======== Extract

Posted by: kharris at December 14, 2004 12:21 PM


If you thought 2.00% was questionable, you must LOVE 2.25%...about as much as those of us who bought the 3-month bill this coming Thursday.

This should move prime to 5.25%, which implies a 30-year mortgage rate of, what, something between 6.45% and 6.75%?

If they do, indeed, "[n]either speed up or slow down the pace of rate changes next year" (that is, five increases in six months), the OPTIMISTIC target would be prime around 7.25% and mortgages no lower than 8.50% by year-end 2005. Better sell quickly...

================
======== Given data

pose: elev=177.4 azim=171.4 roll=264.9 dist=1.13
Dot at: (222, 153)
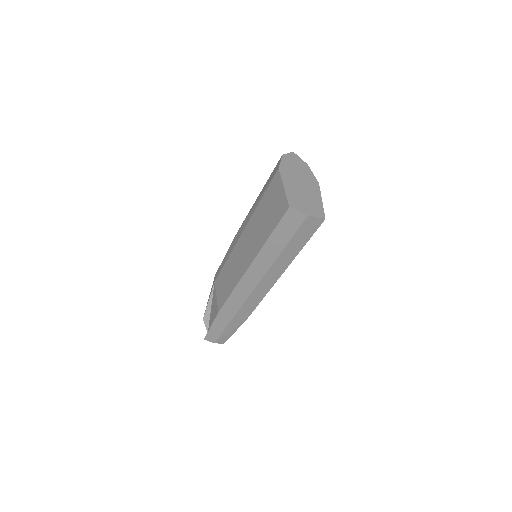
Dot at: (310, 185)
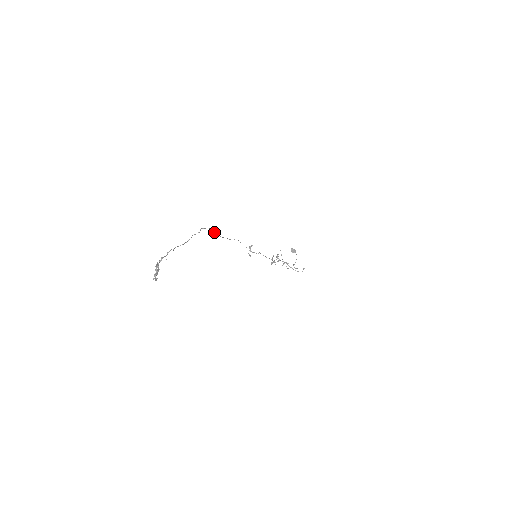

================

— Objective —
Reproduce the rate comment word for word, starting at "If you thought" and ending at "6.45% and 6.75%?". Rely only on the rate comment, not the material.

— Task result —
If you thought 2.00% was questionable, you must LOVE 2.25%...about as much as those of us who bought the 3-month bill this coming Thursday.

This should move prime to 5.25%, which implies a 30-year mortgage rate of, what, something between 6.45% and 6.75%?